■ **REQUIRED WORK**: Could you restate the entries word for word, without the images?

<<<<

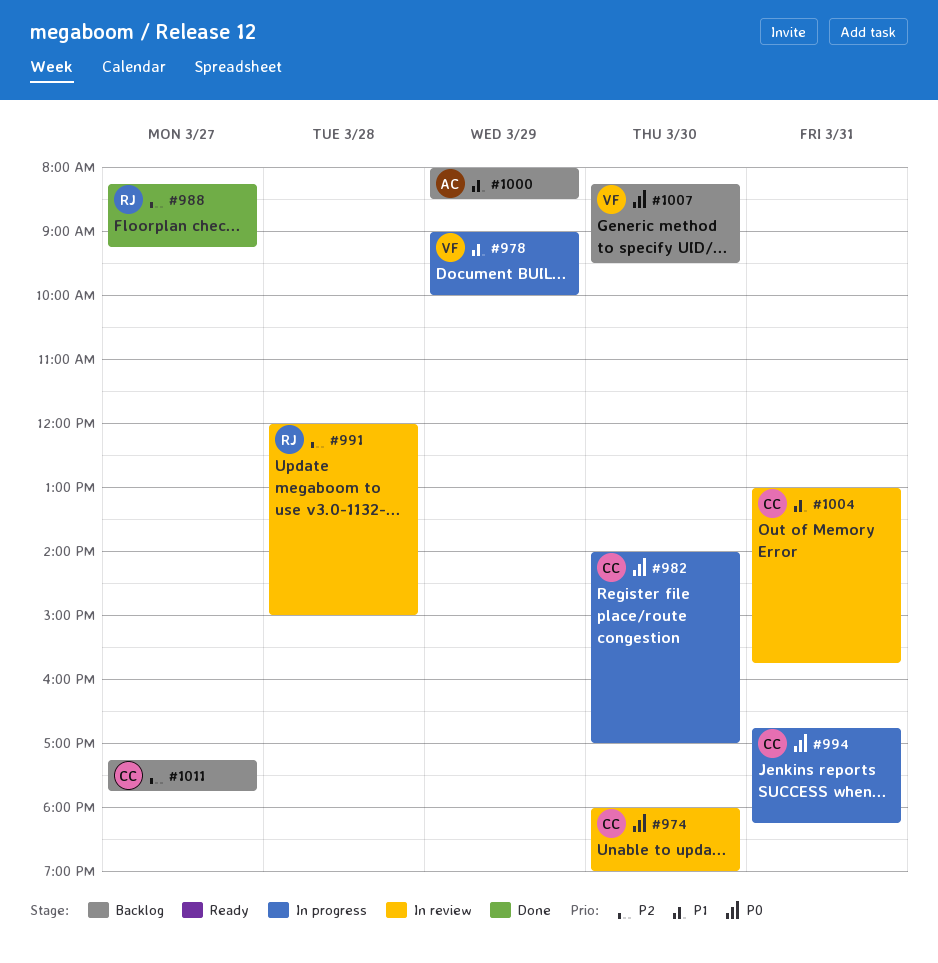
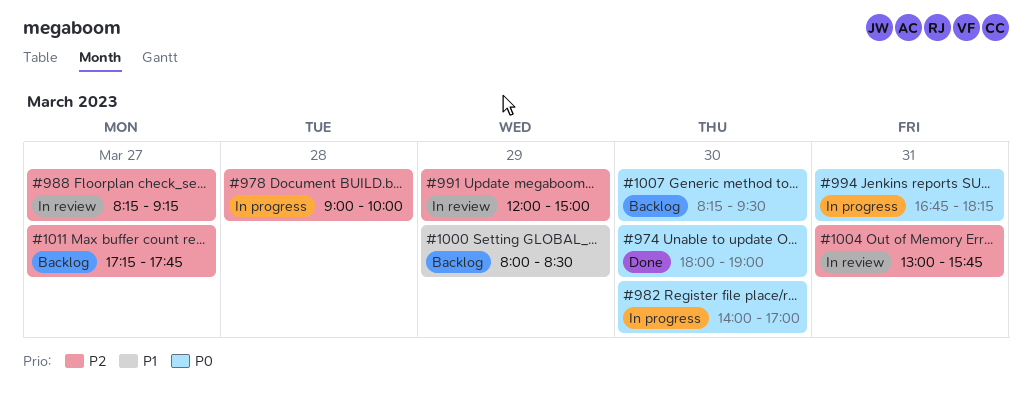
#974, status: In review -> Done
#978, priority: P1 -> P2
#978, day: Mar 29 -> Mar 28
#988, status: Done -> In review
#991, day: Mar 28 -> Mar 29
#1004, priority: P1 -> P2

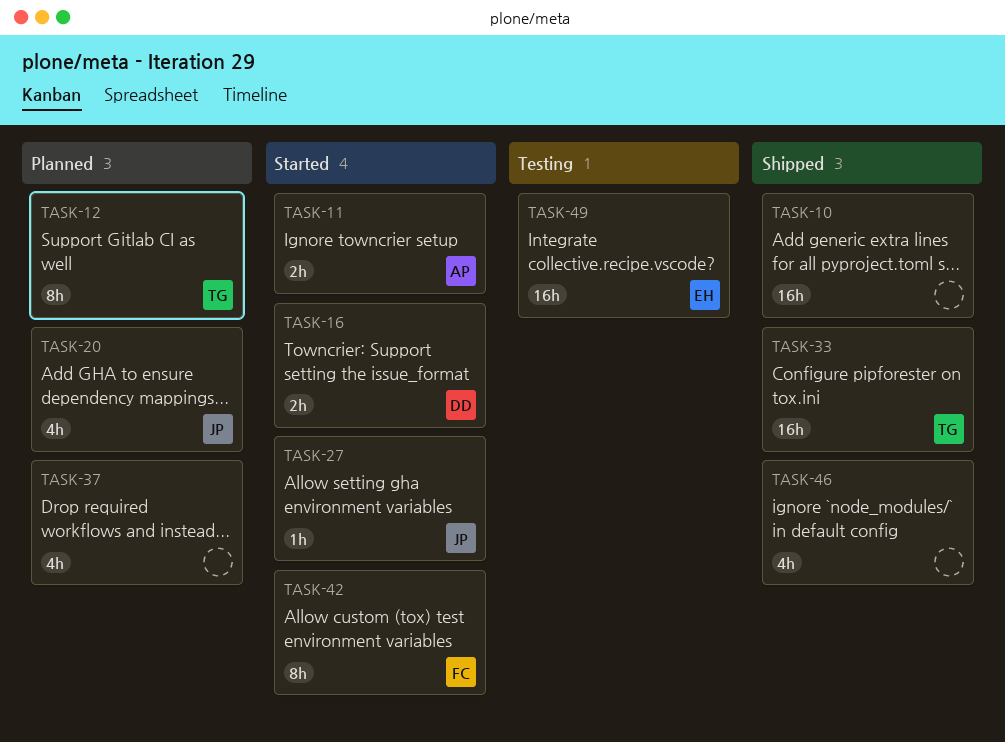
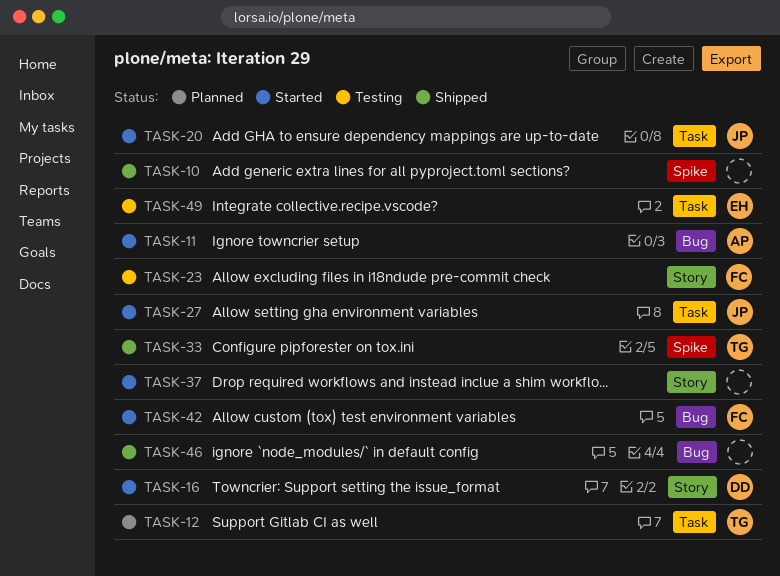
TASK-20, status: Planned -> Started
TASK-23: none -> present
TASK-37, status: Planned -> Started

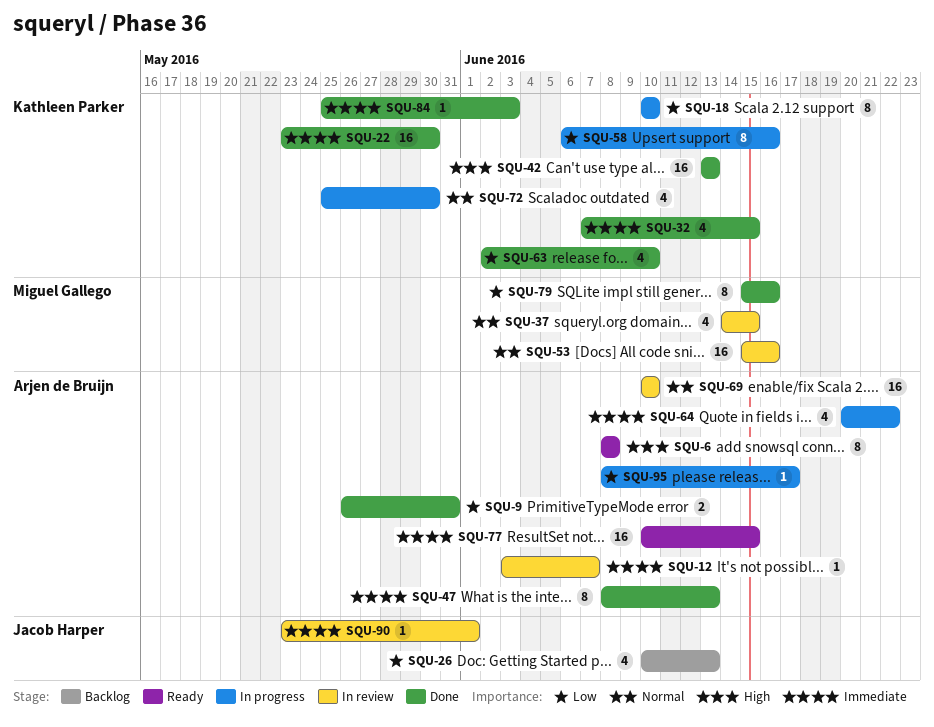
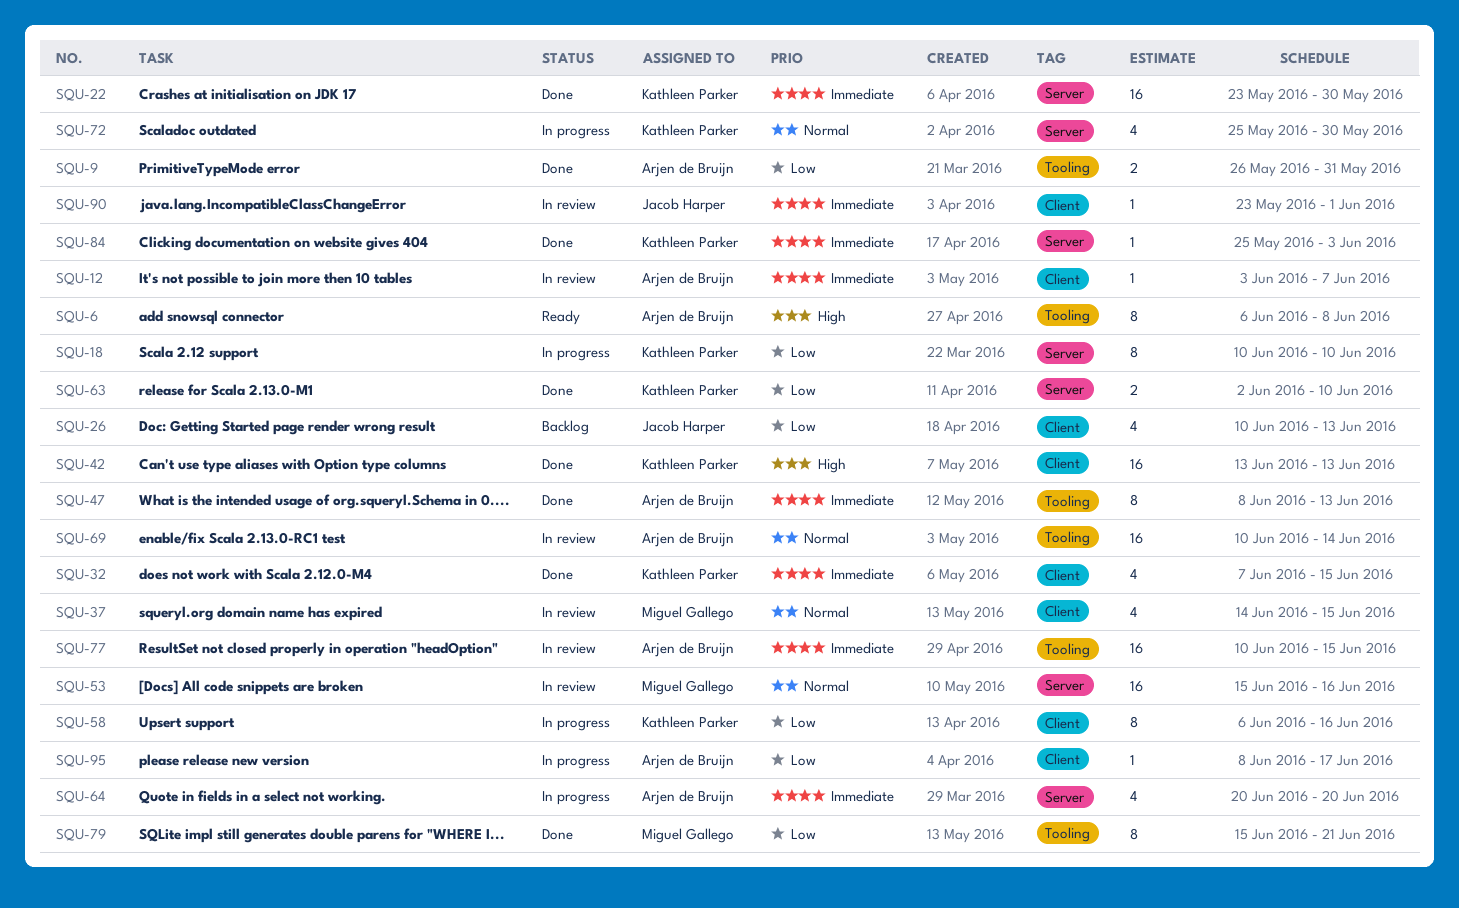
SQU-6, start: Jun 8 -> Jun 6
SQU-63, estimate: 4 -> 2
SQU-64, due: Jun 22 -> Jun 20
SQU-69, due: Jun 10 -> Jun 14
SQU-77, status: Ready -> In review
SQU-79, due: Jun 16 -> Jun 21

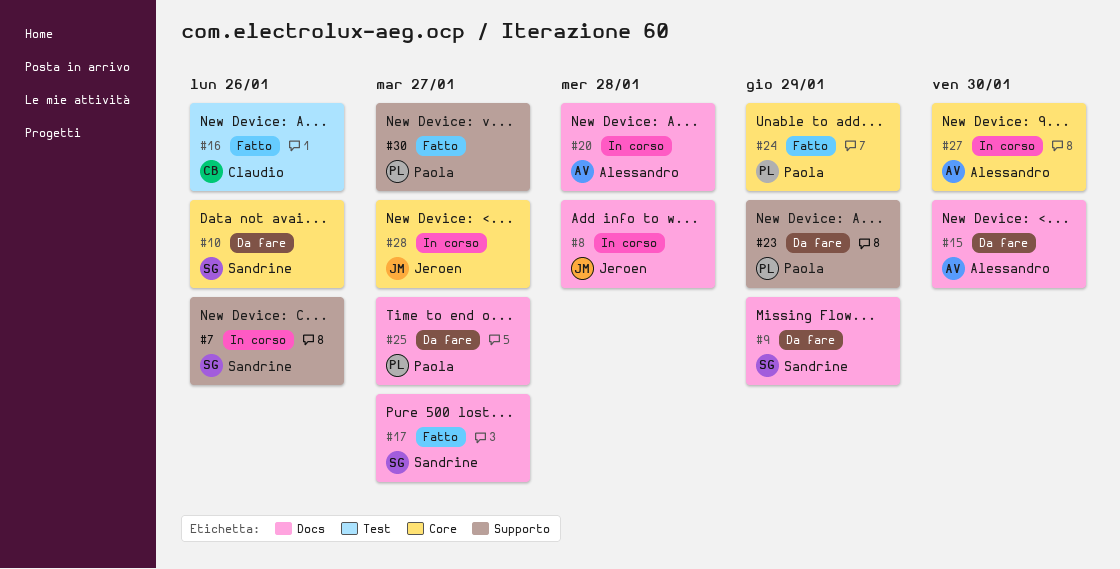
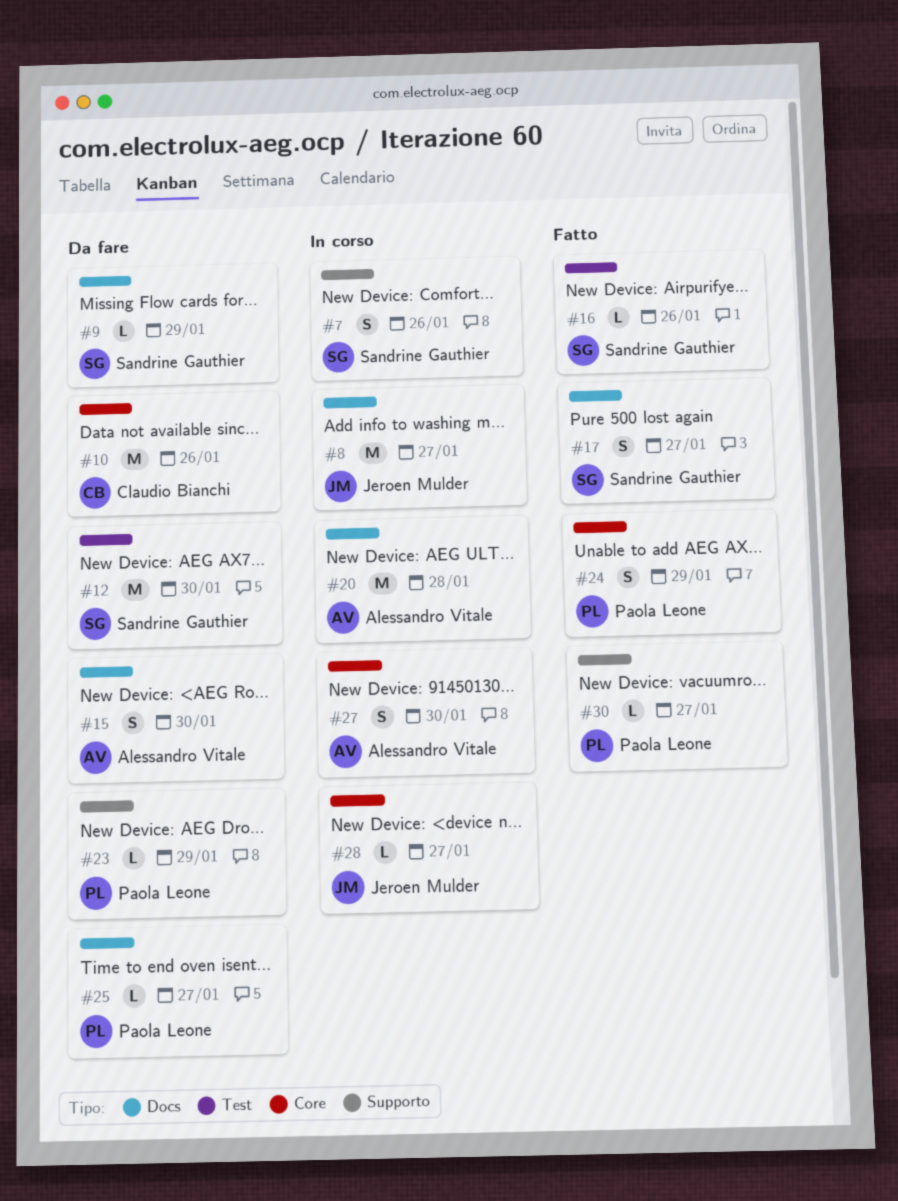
#8, due: Jan 28 -> Jan 27
#10, owner: Sandrine Gauthier -> Claudio Bianchi
#12: none -> present
#16, owner: Claudio Bianchi -> Sandrine Gauthier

>>>>

■ **OUTPUT BELOW**:
#974, status: In review -> Done
#978, priority: P1 -> P2
#978, day: Mar 29 -> Mar 28
#988, status: Done -> In review
#991, day: Mar 28 -> Mar 29
#1004, priority: P1 -> P2

TASK-20, status: Planned -> Started
TASK-23: none -> present
TASK-37, status: Planned -> Started

SQU-6, start: Jun 8 -> Jun 6
SQU-63, estimate: 4 -> 2
SQU-64, due: Jun 22 -> Jun 20
SQU-69, due: Jun 10 -> Jun 14
SQU-77, status: Ready -> In review
SQU-79, due: Jun 16 -> Jun 21

#8, due: Jan 28 -> Jan 27
#10, owner: Sandrine Gauthier -> Claudio Bianchi
#12: none -> present
#16, owner: Claudio Bianchi -> Sandrine Gauthier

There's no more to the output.